# Written task
Transcribe every record beneath, precisely as written.

Extracted data entries:

•••••

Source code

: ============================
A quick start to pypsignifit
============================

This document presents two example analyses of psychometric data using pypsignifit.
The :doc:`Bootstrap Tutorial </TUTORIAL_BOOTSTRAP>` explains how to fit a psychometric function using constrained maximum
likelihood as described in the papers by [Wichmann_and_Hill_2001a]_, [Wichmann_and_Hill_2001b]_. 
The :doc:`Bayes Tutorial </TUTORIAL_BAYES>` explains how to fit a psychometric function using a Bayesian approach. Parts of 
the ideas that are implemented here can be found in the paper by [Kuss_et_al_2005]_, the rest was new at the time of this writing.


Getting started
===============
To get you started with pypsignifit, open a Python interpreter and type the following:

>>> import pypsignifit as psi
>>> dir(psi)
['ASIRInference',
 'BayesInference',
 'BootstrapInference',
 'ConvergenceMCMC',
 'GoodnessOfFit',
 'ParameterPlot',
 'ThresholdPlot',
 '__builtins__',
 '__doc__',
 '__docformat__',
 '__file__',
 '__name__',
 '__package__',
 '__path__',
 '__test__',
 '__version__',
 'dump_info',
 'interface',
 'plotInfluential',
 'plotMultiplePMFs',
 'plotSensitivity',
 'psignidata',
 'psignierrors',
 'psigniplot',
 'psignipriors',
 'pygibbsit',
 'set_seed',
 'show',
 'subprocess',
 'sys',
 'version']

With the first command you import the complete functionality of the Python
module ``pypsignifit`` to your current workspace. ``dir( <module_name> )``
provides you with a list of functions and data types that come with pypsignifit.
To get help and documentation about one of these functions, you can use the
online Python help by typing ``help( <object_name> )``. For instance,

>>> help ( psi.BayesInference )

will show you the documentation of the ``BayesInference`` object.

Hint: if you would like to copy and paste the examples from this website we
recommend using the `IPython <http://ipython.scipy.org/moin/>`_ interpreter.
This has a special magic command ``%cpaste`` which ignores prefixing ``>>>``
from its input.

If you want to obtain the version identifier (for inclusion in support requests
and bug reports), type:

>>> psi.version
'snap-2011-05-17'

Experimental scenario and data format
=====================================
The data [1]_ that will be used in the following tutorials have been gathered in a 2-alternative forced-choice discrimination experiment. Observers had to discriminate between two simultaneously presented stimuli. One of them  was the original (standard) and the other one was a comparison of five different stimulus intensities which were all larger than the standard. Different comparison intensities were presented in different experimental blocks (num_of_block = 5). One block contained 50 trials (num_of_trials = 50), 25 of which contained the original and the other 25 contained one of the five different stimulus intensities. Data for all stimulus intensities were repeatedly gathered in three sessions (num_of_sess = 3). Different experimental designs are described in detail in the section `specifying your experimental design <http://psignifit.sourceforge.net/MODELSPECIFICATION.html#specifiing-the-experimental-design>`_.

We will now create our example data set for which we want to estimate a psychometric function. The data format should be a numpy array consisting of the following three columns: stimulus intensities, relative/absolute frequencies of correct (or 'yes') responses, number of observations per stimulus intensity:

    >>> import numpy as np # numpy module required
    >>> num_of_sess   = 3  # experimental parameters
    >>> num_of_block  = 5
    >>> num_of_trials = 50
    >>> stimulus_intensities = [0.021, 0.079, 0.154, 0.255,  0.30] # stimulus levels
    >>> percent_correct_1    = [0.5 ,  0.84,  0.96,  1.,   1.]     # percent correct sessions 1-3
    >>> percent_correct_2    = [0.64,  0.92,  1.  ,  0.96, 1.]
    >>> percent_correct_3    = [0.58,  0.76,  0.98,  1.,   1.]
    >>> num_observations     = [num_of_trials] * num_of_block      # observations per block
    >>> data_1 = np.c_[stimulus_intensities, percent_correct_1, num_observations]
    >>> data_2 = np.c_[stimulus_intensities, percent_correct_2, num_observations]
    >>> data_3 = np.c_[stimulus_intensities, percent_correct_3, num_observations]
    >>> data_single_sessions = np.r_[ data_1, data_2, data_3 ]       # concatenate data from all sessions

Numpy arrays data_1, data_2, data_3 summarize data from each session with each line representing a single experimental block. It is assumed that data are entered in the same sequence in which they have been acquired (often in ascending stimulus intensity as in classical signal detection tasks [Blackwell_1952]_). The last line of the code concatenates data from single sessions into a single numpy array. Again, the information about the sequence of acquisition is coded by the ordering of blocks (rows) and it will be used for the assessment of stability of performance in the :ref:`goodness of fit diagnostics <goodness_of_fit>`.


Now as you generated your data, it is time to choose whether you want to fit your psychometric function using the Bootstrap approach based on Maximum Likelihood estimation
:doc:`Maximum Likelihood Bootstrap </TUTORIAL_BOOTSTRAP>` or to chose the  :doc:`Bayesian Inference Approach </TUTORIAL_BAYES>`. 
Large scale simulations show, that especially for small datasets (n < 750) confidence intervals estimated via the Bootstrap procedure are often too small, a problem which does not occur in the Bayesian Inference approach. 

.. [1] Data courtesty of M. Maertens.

•••••

# Written reply
Source code

: ============================
A quick start to pypsignifit
============================

This document presents two example analyses of psychometric data using pypsignifit.
The :doc:`Bootstrap Tutorial </TUTORIAL_BOOTSTRAP>` explains how to fit a psychometric function using constrained maximum
likelihood as described in the papers by [Wichmann_and_Hill_2001a]_, [Wichmann_and_Hill_2001b]_. 
The :doc:`Bayes Tutorial </TUTORIAL_BAYES>` explains how to fit a psychometric function using a Bayesian approach. Parts of 
the ideas that are implemented here can be found in the paper by [Kuss_et_al_2005]_, the rest was new at the time of this writing.


Getting started
===============
To get you started with pypsignifit, open a Python interpreter and type the following:

>>> import pypsignifit as psi
>>> dir(psi)
['ASIRInference',
 'BayesInference',
 'BootstrapInference',
 'ConvergenceMCMC',
 'GoodnessOfFit',
 'ParameterPlot',
 'ThresholdPlot',
 '__builtins__',
 '__doc__',
 '__docformat__',
 '__file__',
 '__name__',
 '__package__',
 '__path__',
 '__test__',
 '__version__',
 'dump_info',
 'interface',
 'plotInfluential',
 'plotMultiplePMFs',
 'plotSensitivity',
 'psignidata',
 'psignierrors',
 'psigniplot',
 'psignipriors',
 'pygibbsit',
 'set_seed',
 'show',
 'subprocess',
 'sys',
 'version']

With the first command you import the complete functionality of the Python
module ``pypsignifit`` to your current workspace. ``dir( <module_name> )``
provides you with a list of functions and data types that come with pypsignifit.
To get help and documentation about one of these functions, you can use the
online Python help by typing ``help( <object_name> )``. For instance,

>>> help ( psi.BayesInference )

will show you the documentation of the ``BayesInference`` object.

Hint: if you would like to copy and paste the examples from this website we
recommend using the `IPython <http://ipython.scipy.org/moin/>`_ interpreter.
This has a special magic command ``%cpaste`` which ignores prefixing ``>>>``
from its input.

If you want to obtain the version identifier (for inclusion in support requests
and bug reports), type:

>>> psi.version
'snap-2011-05-17'

Experimental scenario and data format
=====================================
The data [1]_ that will be used in the following tutorials have been gathered in a 2-alternative forced-choice discrimination experiment. Observers had to discriminate between two simultaneously presented stimuli. One of them  was the original (standard) and the other one was a comparison of five different stimulus intensities which were all larger than the standard. Different comparison intensities were presented in different experimental blocks (num_of_block = 5). One block contained 50 trials (num_of_trials = 50), 25 of which contained the original and the other 25 contained one of the five different stimulus intensities. Data for all stimulus intensities were repeatedly gathered in three sessions (num_of_sess = 3). Different experimental designs are described in detail in the section `specifying your experimental design <http://psignifit.sourceforge.net/MODELSPECIFICATION.html#specifiing-the-experimental-design>`_.

We will now create our example data set for which we want to estimate a psychometric function. The data format should be a numpy array consisting of the following three columns: stimulus intensities, relative/absolute frequencies of correct (or 'yes') responses, number of observations per stimulus intensity:

    >>> import numpy as np # numpy module required
    >>> num_of_sess   = 3  # experimental parameters
    >>> num_of_block  = 5
    >>> num_of_trials = 50
    >>> stimulus_intensities = [0.021, 0.079, 0.154, 0.255,  0.30] # stimulus levels
    >>> percent_correct_1    = [0.5 ,  0.84,  0.96,  1.,   1.]     # percent correct sessions 1-3
    >>> percent_correct_2    = [0.64,  0.92,  1.  ,  0.96, 1.]
    >>> percent_correct_3    = [0.58,  0.76,  0.98,  1.,   1.]
    >>> num_observations     = [num_of_trials] * num_of_block      # observations per block
    >>> data_1 = np.c_[stimulus_intensities, percent_correct_1, num_observations]
    >>> data_2 = np.c_[stimulus_intensities, percent_correct_2, num_observations]
    >>> data_3 = np.c_[stimulus_intensities, percent_correct_3, num_observations]
    >>> data_single_sessions = np.r_[ data_1, data_2, data_3 ]       # concatenate data from all sessions

Numpy arrays data_1, data_2, data_3 summarize data from each session with each line representing a single experimental block. It is assumed that data are entered in the same sequence in which they have been acquired (often in ascending stimulus intensity as in classical signal detection tasks [Blackwell_1952]_). The last line of the code concatenates data from single sessions into a single numpy array. Again, the information about the sequence of acquisition is coded by the ordering of blocks (rows) and it will be used for the assessment of stability of performance in the :ref:`goodness of fit diagnostics <goodness_of_fit>`.


Now as you generated your data, it is time to choose whether you want to fit your psychometric function using the Bootstrap approach based on Maximum Likelihood estimation
:doc:`Maximum Likelihood Bootstrap </TUTORIAL_BOOTSTRAP>` or to chose the  :doc:`Bayesian Inference Approach </TUTORIAL_BAYES>`. 
Large scale simulations show, that especially for small datasets (n < 750) confidence intervals estimated via the Bootstrap procedure are often too small, a problem which does not occur in the Bayesian Inference approach. 

.. [1] Data courtesty of M. Maertens.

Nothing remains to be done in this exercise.